Report back each line of the records that contains the string "advertised".

(ENTRIES PROVIDED Opens)

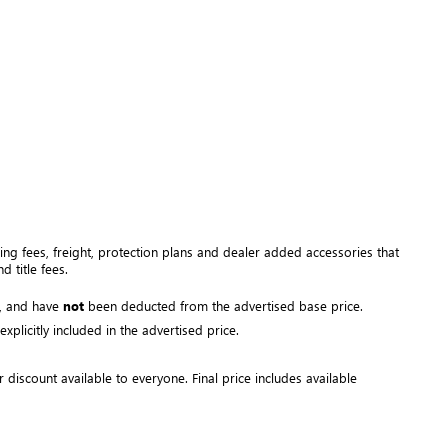
ng fees, freight
, protection plans and dealer added accessories that 
 title fees.
, and have 
not
 been deducted from the advertised base price
. 
plicitly included in the advertised price. 
r discount available to everyone. Final price includes available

(ENTRIES PROVIDED Closes)

» ANSWER BELOW
 been deducted from the advertised base price
plicitly included in the advertised price. 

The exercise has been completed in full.